Your tasks:
1/ Update the text read from the records by replacing each "tạo video" with "làm video" and changing nothing else. Leave the pictures out of the answer.
2/ Please write what comes next in the passage on the GDL XML extension, starting after its last sentence.

GDL XML Extension


This extension allows reading, writing and editing XML files.
Opening a file from the loaded library for reading is possible from all scripts, but writing is only enabled in the parameter, user interface and property scripts.
Available options for files outside of the loaded libraries:

  • Writing from 2D and 3D scripts are enabled
  • Reading data from external files is regarded as non-determinictic actions, see Background Conversion.

It implements a subset of the Document Object Model (DOM) interface.
XML is a text file that uses tags to structure data into a hierarchical system, similar to HTML.
An XML document can be modeled by a hierarchical tree structure whose nodes contain the data of the document.
The following node types are known by the extension:

  • Element: what is between a start-tag and an end-tag in the document,
    or for an empty-element it can be an empty-element tag. Elements have a name, may have attributes, and usually but not necessarily have content.
    It means that element type nodes can have child nodes. Attributes are held in an attribute list where each attribute has a different name and a text value.
  • Text: a character sequence. It cannot have child nodes.
  • Comment: text between the comment delimiters: <!– the comment itself –> .
    In the text of the comment each ‘-‘ character must be followed by a character different from ‘-‘.
    It also means that the following is illegal: <!– comment —> . Comment type nodes cannot have child nodes.
  • CDATASection: text between the CDATA section delimiters: <![CDATA[ the text itself ]]> .
    In a CDATA section characters that have special meaning in an XML document need not (and must not) be escaped.

Entries shown:

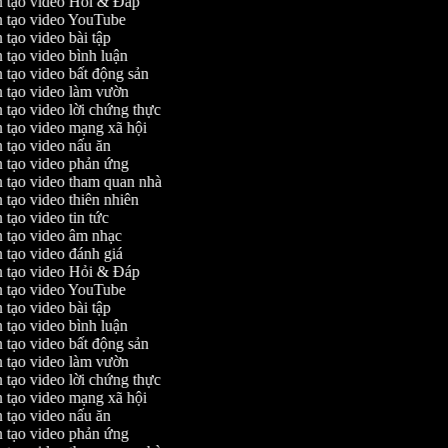
 tạo video Hỏi & Đáp
 tạo video YouTube
tạo video bài tập
 tạo video bình luận
 tạo video bất động sản
 tạo video làm vườn
 tạo video lời chứng thực
 tạo video mạng xã hội
 tạo video nấu ăn
 tạo video phản ứng
 tạo video tham quan nhà
 tạo video thiên nhiên
tạo video tin tức
 tạo video âm nhạc
 tạo video đánh giá
 tạo video Hỏi & Đáp
 tạo video YouTube
tạo video bài tập
 tạo video bình luận
 tạo video bất động sản
 tạo video làm vườn
 tạo video lời chứng thực
 tạo video mạng xã hội
 tạo video nấu ăn
 tạo video phản ứng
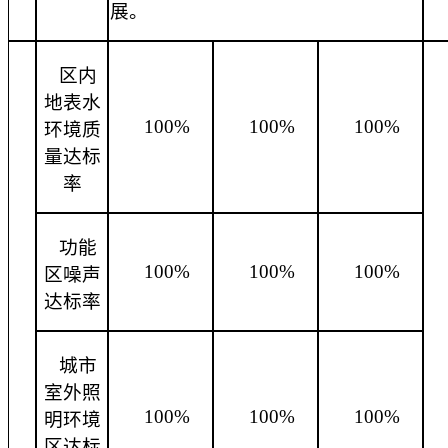
展。
区内
地表水
100%
100%
100%
环境质
量达标
率
功能
100%
100%
100%
区噪声
达标率
城市
室外照
100%
100%
100%
明环境
区达标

Written answers:
1/
 làm video Hỏi & Đáp
 làm video YouTube
làm video bài tập
 làm video bình luận
 làm video bất động sản
 làm video làm vườn
 làm video lời chứng thực
 làm video mạng xã hội
 làm video nấu ăn
 làm video phản ứng
 làm video tham quan nhà
 làm video thiên nhiên
làm video tin tức
 làm video âm nhạc
 làm video đánh giá
 làm video Hỏi & Đáp
 làm video YouTube
làm video bài tập
 làm video bình luận
 làm video bất động sản
 làm video làm vườn
 làm video lời chứng thực
 làm video mạng xã hội
 làm video nấu ăn
 làm video phản ứng
展。
区内
地表水
100%
100%
100%
环境质
量达标
率
功能
100%
100%
100%
区噪声
达标率
城市
室外照
100%
100%
100%
明环境
区达标

2/
    The only markup recognized is the closing “]]>”. CData section nodes cannot have child nodes.
  • Entity-reference: reference to a predefined entity.
    Such a node can have a read-only subtree and this subtree gives the value of the referenced entity.
    During the parsing of the document it can be chosen that entity references are translated into text nodes.

On the top level it is obligatory to have exactly one element type node (the root), and there can be several comment type nodes, as well.
The document type node of the DOM interface is not available through the extension’s interface.

name value
Element name of the tag “” (empty string)
Text “#text” the text content of the node
Comment “#comment” the text content of the node
CDATASection “#cdata-section” the text content of the node
Entity-reference name of the referenced entity “” (empty string)

For each node in the tree there is a name and a value string associated whose meanings depend on the type of the node:

Element: ELEM
Text: TXT
Comment: CMT
CDATA section: CDATA
Entity reference: EREF

The success or error code of an OPEN, INPUT or OUTPUT command can be retrieved
by the GetLastError instruction of the INPUT command.

Opening an XML Document

channel = OPEN (filter, filename, parameter_string)

filter: file extension. This should be ‘XML’.

 

filename: name and path of the file to open (or create), or an identifier name if the file is opened through a dialog box and the
file’s location is given by the user.

 

parameter_string: a sequence of character flags that determine the open-mode:
'r': open in read-only mode. In general only the INPUT command can be used.
'e': entity references are not translated into text nodes in the tree.
Without this flag there are no entity-references in the document structure.
'v': validity check is performed during reading in and writing out.
If a DTD exists in the document, the document’s structure must agree with it.
Without this flag a well-structured but invalid document can be read in and written out without error message.
'n': create a new file. If the file exists, the open will fail.
(After the OPEN the CreateDocument instruction must be the first to execute.)
'w': overwrite file with empty document if it exists. If it doesn’t exist, a new file will be created.
(After the OPEN the CreateDocument instruction must be the first to execute.)
'd': the file is obtained from the user in a dialog box.
In later runs it will be associated with the identifier given in the filename parameter of the OPEN command.
(If the identifier is already associated to a file, the dialog box will not be opened to the user.)
'f': the filename parameter contains a full path.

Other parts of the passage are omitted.